1 Ontstaan en loop van het geding
De heffingsambtenaar heeft bij beschikking krachtens artikel 22 van de Wet waardering onroerende zaken (hierna: de Wet WOZ) de waarde van de onroerende zaak [adres] te [plaatsnaam] (hierna: de woning) voor het kalenderjaar 2019 vastgesteld op € 249.000. In hetzelfde geschrift is de aanslag onroerendezaakbelasting 2019 bekendgemaakt.
Met de uitspraak op het bezwaar van 20 december 2019 heeft de heffingsambtenaar het bezwaar van belanghebbende ongegrond verklaard.
Belanghebbende heeft tegen deze uitspraak op bezwaar beroep ingesteld. In haar uitspraak van 23 februari 2021 heeft de rechtbank het beroep ongegrond verklaard.
Het door belanghebbende tegen deze uitspraak ingestelde hoger beroep heeft het Hof ontvangen op 6 april 2021 en is nader gemotiveerd bij brief van 1 mei 2021. De heffingsambtenaar heeft een verweerschrift ingediend.

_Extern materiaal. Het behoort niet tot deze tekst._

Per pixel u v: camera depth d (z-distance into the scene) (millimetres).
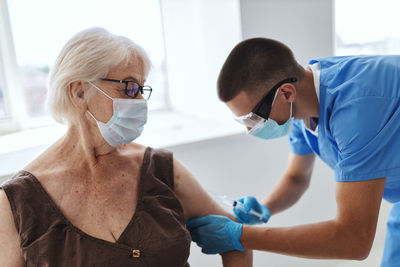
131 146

Het onderzoek ter zitting heeft plaatsgevonden op 7 december 2021. Van het verhandelde ter zitting is een proces-verbaal opgemaakt dat met deze uitspraak wordt meegezonden.
2 Feiten
De rechtbank heeft de volgende feiten vastgesteld:
“Feiten
1. Eiser is genothebbende krachtens eigendom, bezit of beperkt recht van de woning. De woning, gebouwd in 1986, is een rijwoning met een inhoud van 345 m³ en een perceel van 134 m². Bij de woning hoort een vrijstaande berging, een dakkapel en een overkapping/luifel.”
Nu de hiervoor vermelde feiten door partijen op zichzelf niet zijn bestreden, zal ook het Hof daarvan uitgaan.
3 Geschil in hoger beroep
In geschil is of de waarde van de woning niet te hoog is vastgesteld.
Partijen doen hun standpunten steunen op de gronden die door hen zijn aangevoerd in de van hen afkomstige stukken.